ECLI:NL:RBDHA:2025:704
Rechtbank Den Haag
- Eerste aanleg - enkelvoudig
- Rechtspraak.nl
Proceskostenveroordeling in bestuursrechtelijke zaak na intrekking beroep
In deze uitspraak van de Rechtbank Den Haag, gedateerd 15 januari 2025, wordt het verzoek van verzoekster om een veroordeling van verweerder in de proceskosten beoordeeld. Verzoekster had op 7 april 2024 een beoordeling van haar arbeidsvermogen aangevraagd in het kader van de Wet arbeidsongeschiktheidsvoorziening jonggehandicapten. Na het niet tijdig nemen van een besluit door verweerder, heeft verzoekster op 14 juli 2024 verweerder in gebreke gesteld en later beroep ingesteld tegen het uitblijven van een besluit. Tijdens de zitting op 21 november 2024 is verzoekster niet verschenen, maar verweerder was vertegenwoordigd. Op 3 december 2024 heeft verzoekster haar beroep ingetrokken, omdat verweerder inmiddels een beslissing had genomen op haar aanvraag. Verzoekster verzocht vervolgens om een proceskostenveroordeling tegen verweerder.

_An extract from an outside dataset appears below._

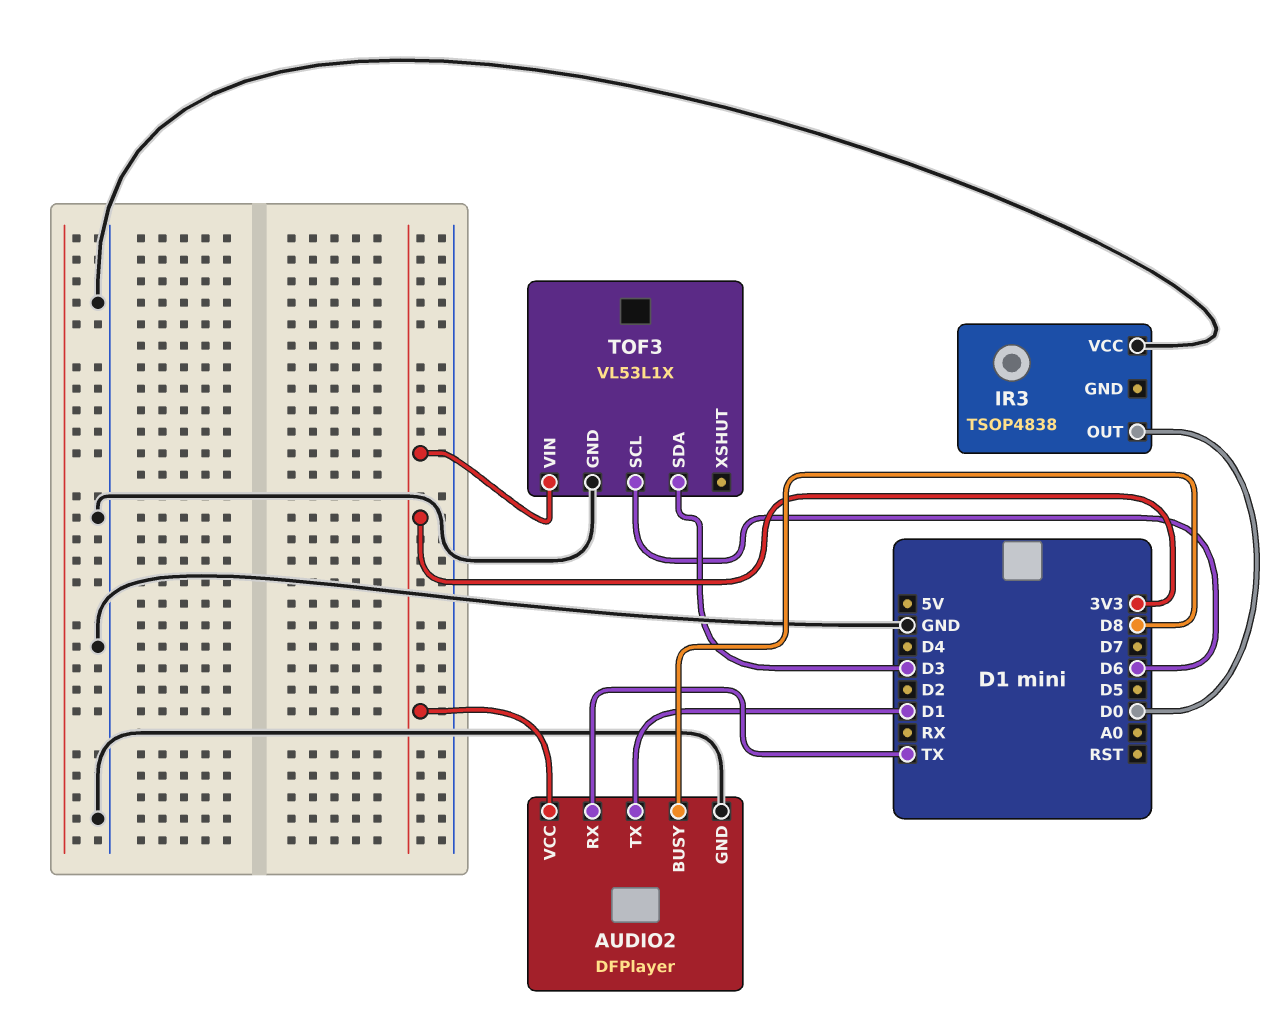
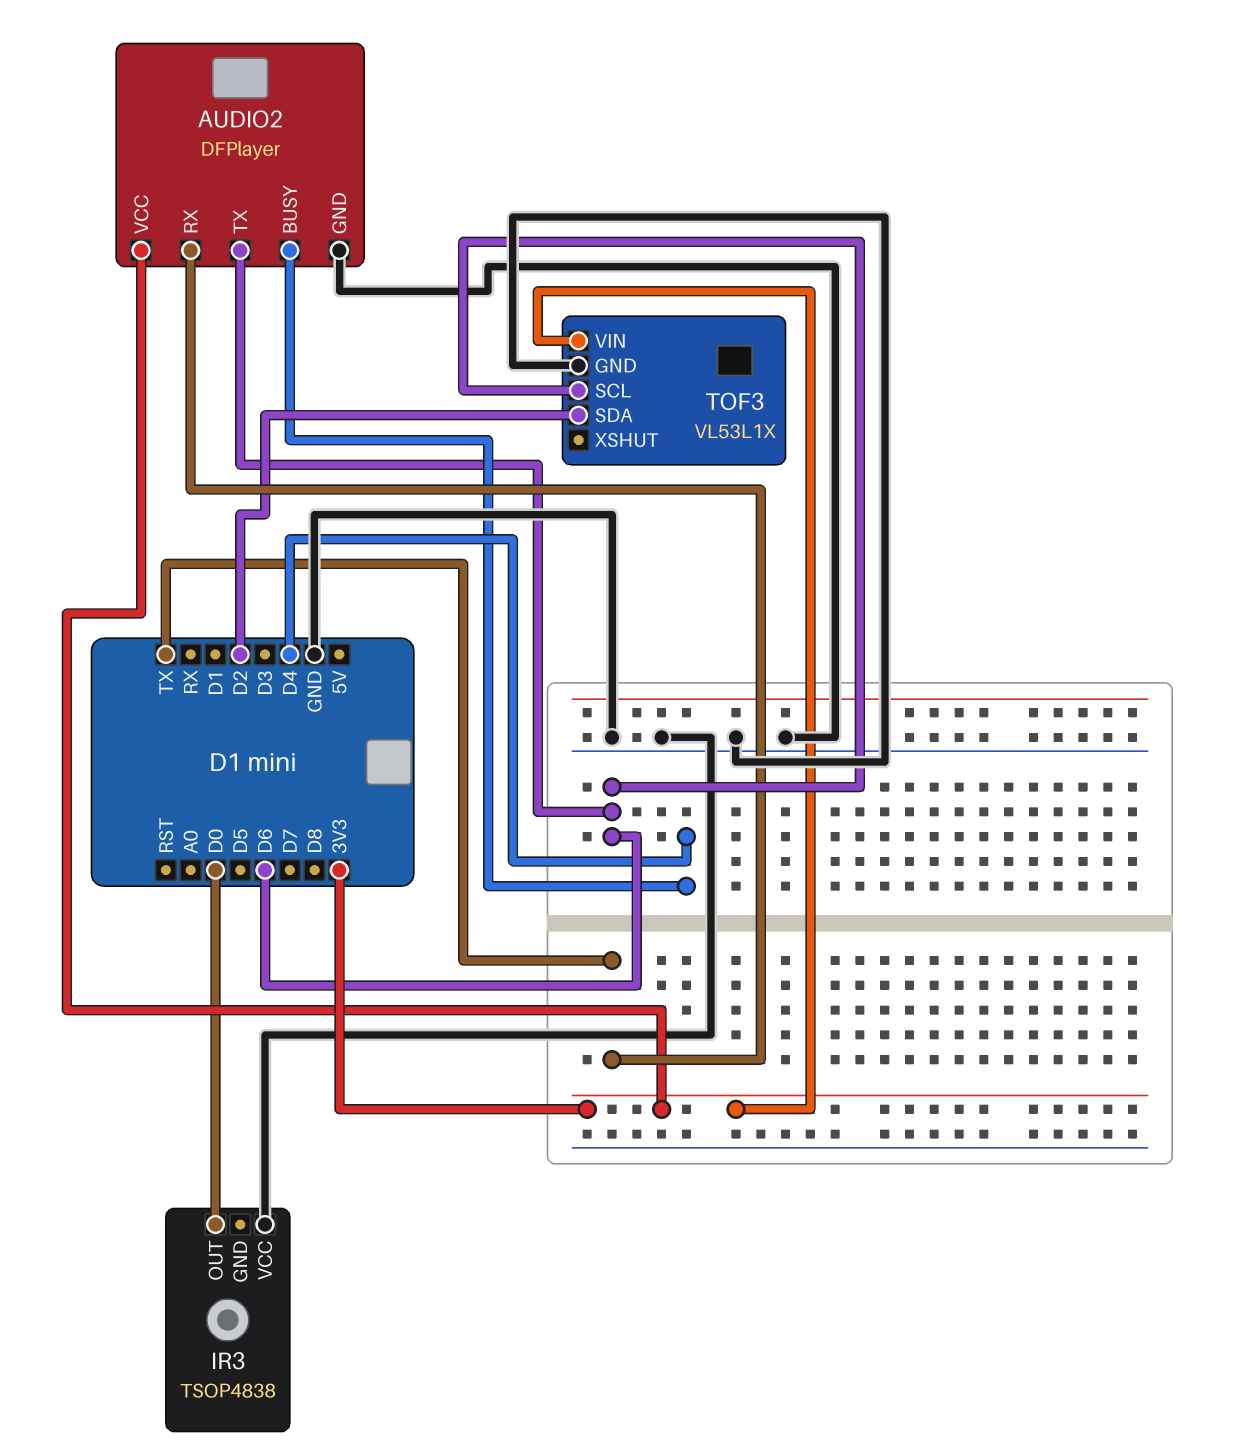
AUDIO2 pin BUSY: D8 -> D4
AUDIO2 pin TX: D1 -> D6
TOF3 pin SDA: D3 -> D2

De rechtbank heeft het verzoek om proceskostenveroordeling toegewezen, omdat verweerder geheel tegemoet was gekomen aan het beroep van verzoekster. De rechtbank overweegt dat bij intrekking van een beroep, wanneer het bestuursorgaan aan de indiener is tegemoetgekomen, de bestuursrechter op verzoek van de indiener het bestuursorgaan kan veroordelen in de proceskosten. De rechtbank stelt vast dat de zaak van eenvoudige aard is, omdat het enkel gaat om de niet-tijdigheid van het beslissen. De rechtbank past een wegingsfactor van 0,5 toe en stelt de proceskosten vast op € 453,50. Daarnaast wordt verweerder veroordeeld tot betaling van het door verzoekster betaalde griffierecht van € 51,-. De uitspraak is openbaar uitgesproken en een afschrift is verzonden aan de betrokken partijen.